Posted on 23 August 2009 by admin

Once again, the U.S. government is attempting to mandate healthy habits, this time by banning flavored and clove cigarettes.

As of September 22, it won’t be illegal to possess flavored cigarettes, but it will be illegal to sell them. As a result, clove cigarettes, which have been imported from Indonesia and sold in the U.S. since 1968, and cigarettes flavors like cherry and chocolate mocha are about to become a controlled substance.

Ostensibly, this portion of the Family Smoking Prevention and Tobacco Control Act, which President Barack Obama signed into law on June 22, will prevent yummy-sounding cigarette flavors like cherry and chocolate mocha from tempting young people into smoking.
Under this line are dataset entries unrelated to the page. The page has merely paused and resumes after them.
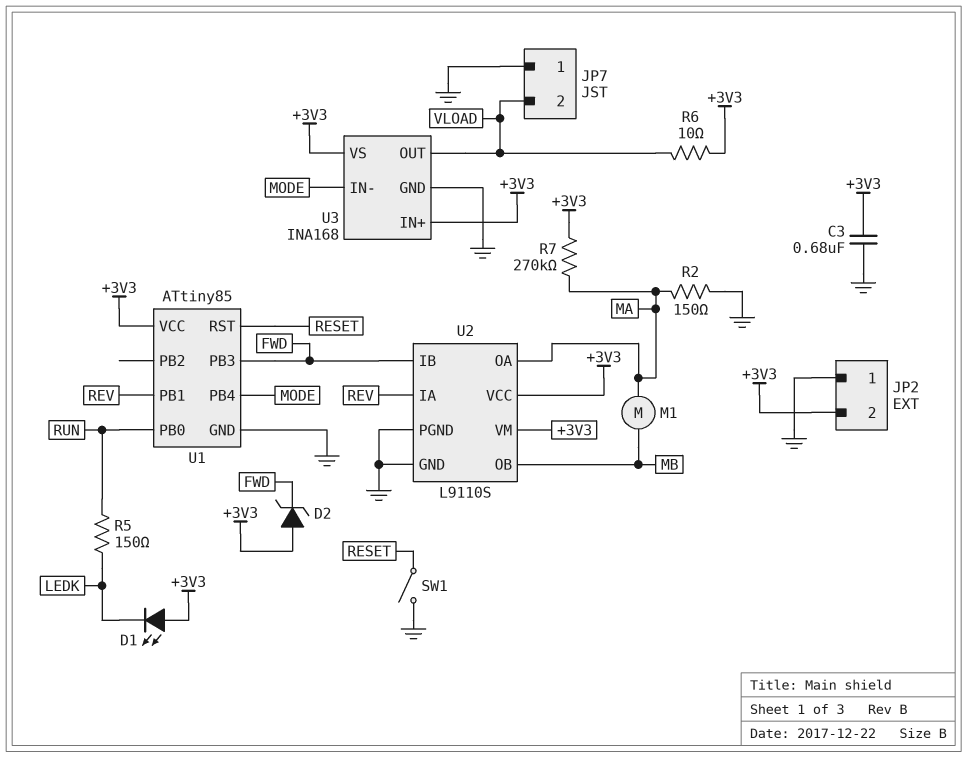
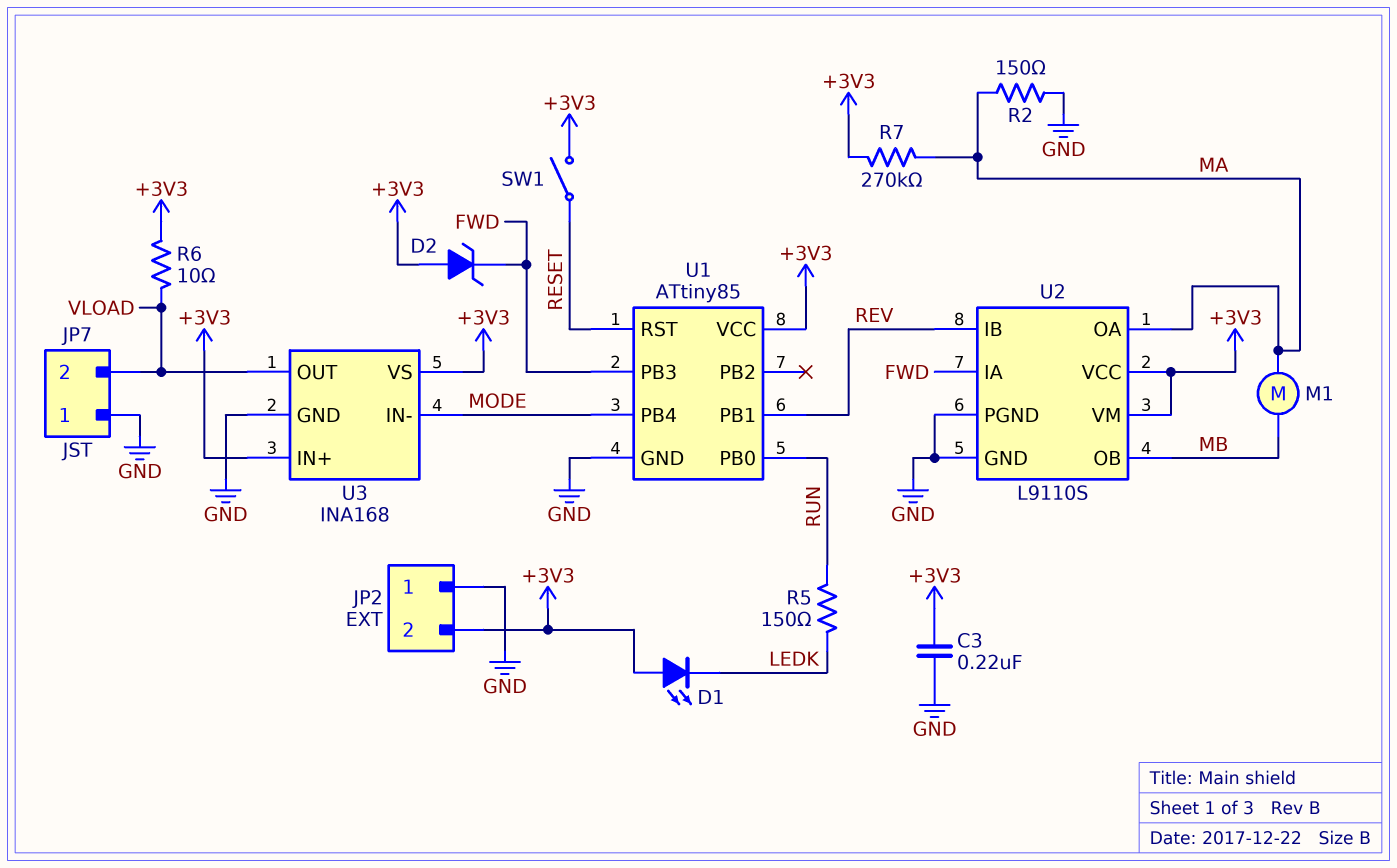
C3: 680nF (+3V3, GND) -> 220nF (+3V3, GND)
SW1: switch (GND, RESET) -> switch (+3V3, RESET)
U2 pin IA: REV -> FWD
U2 pin IB: FWD -> REV

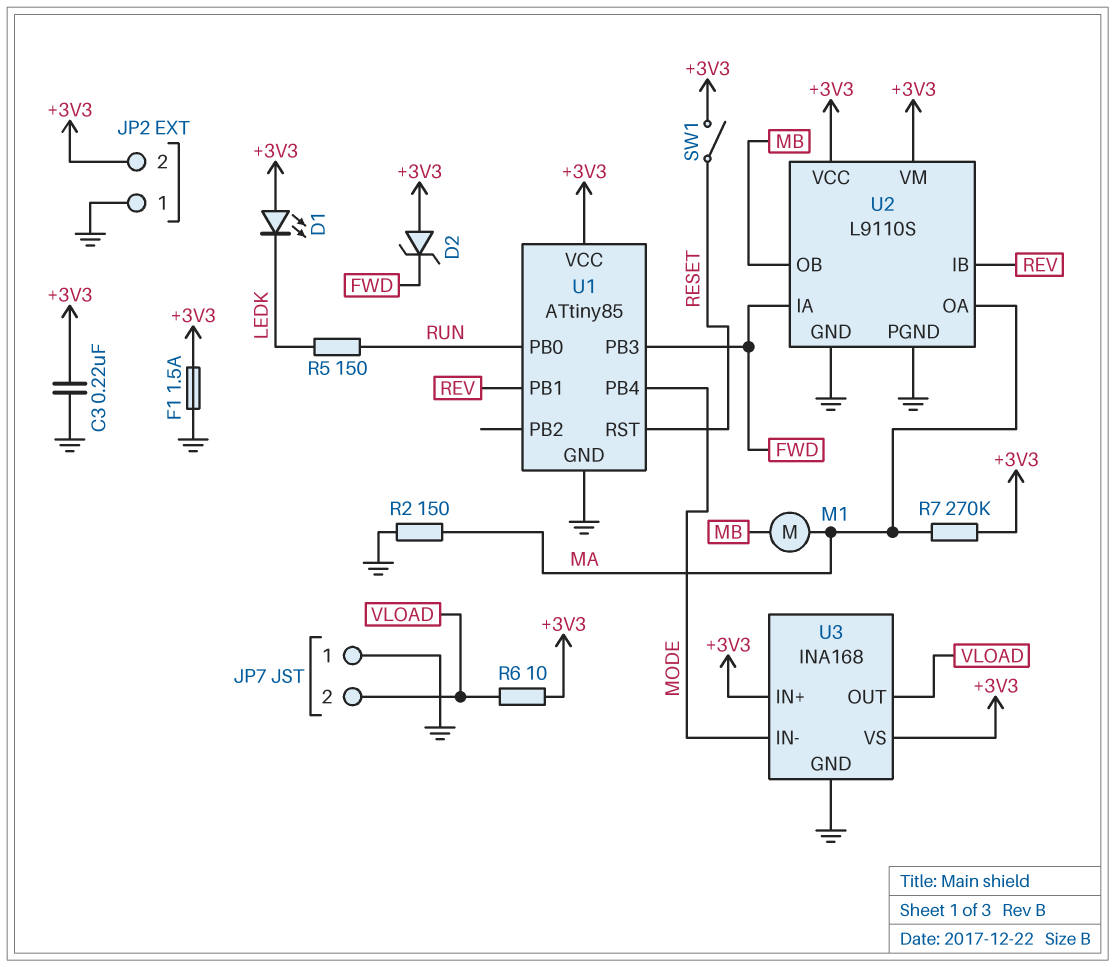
F1: none -> 1.5A (+3V3, GND)

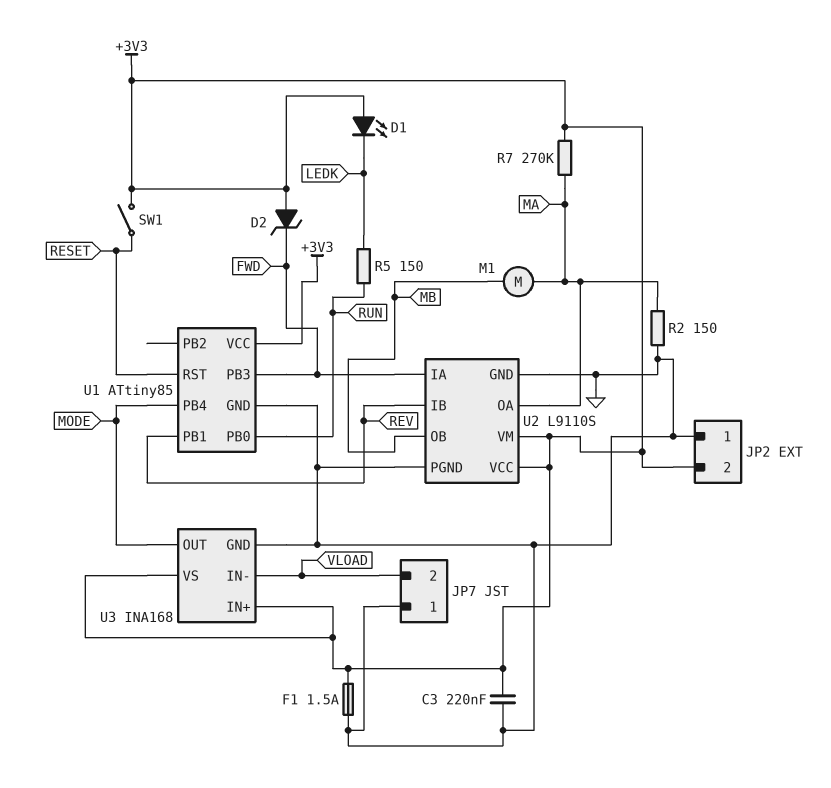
R6: 10 (+3V3, VLOAD) -> none
U3 pin IN-: MODE -> VLOAD
U3 pin OUT: VLOAD -> MODE

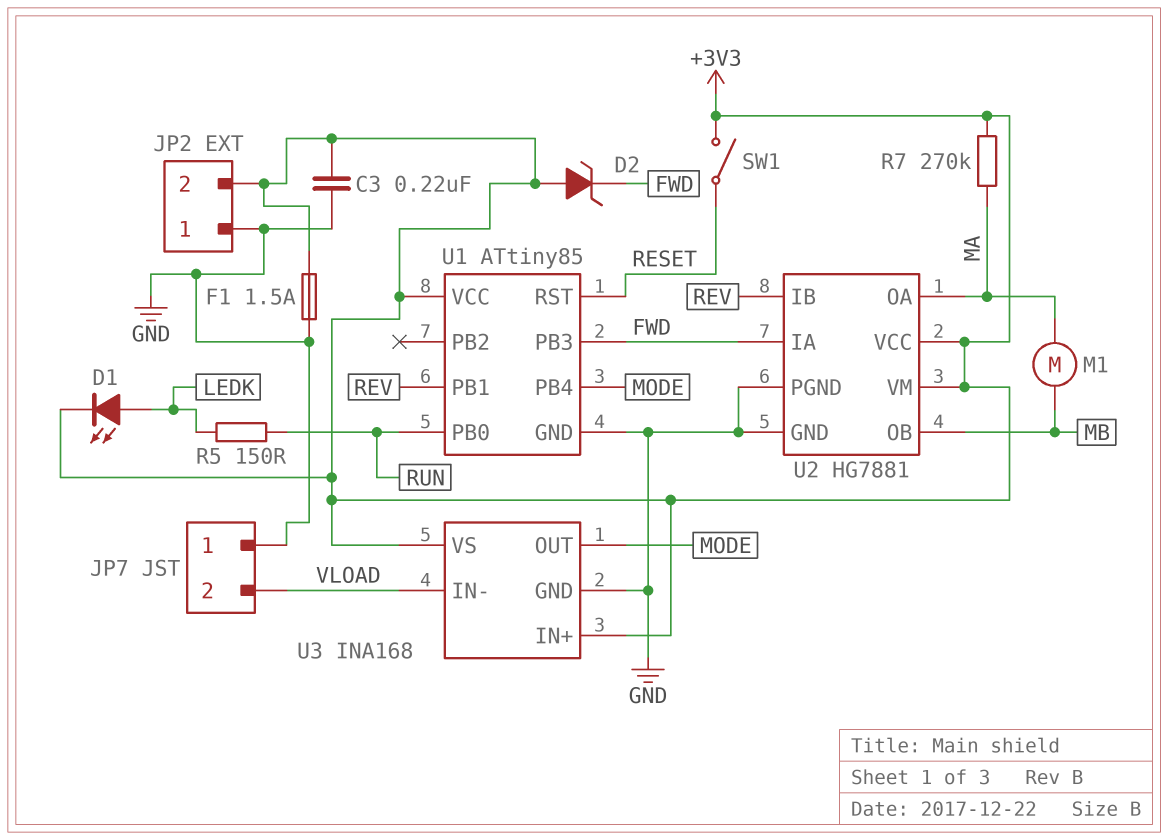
D1: LED (A +3V3, K LEDK) -> LED (A LEDK, K +3V3)
R2: 150 (GND, MA) -> none
U2: L9110S -> HG7881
In fact, this law—which passed handily in both houses of congress—will have little impact on teen smoking and a great deal of impact on adults’ freedom of choice (or perhaps I should say freedom of vice.)

Pay no attention to the cigarette company behind the curtain

The act, which was sponsored by Senator Richard Burr (R-NC) and championed by Senator Ted Kennedy (D-MA)), benefited from an unusual ally.

Philip-Morris—the tobacco giant who controls fully half of the U.S. cigarette market share—had its tarry hands all over the passage of this legislation.

At first blush, it seems strange that the company would join forces with the likes of the Campaign for Tobacco-Free Kids )—which champions itself as an organization “working to expose Big Tobacco’s lies”—to achieve what Obama calls “a victory for health care reform.”

A closer look, however, reveals that Philip-Morris has nothing to lose with this legislation and everything to gain.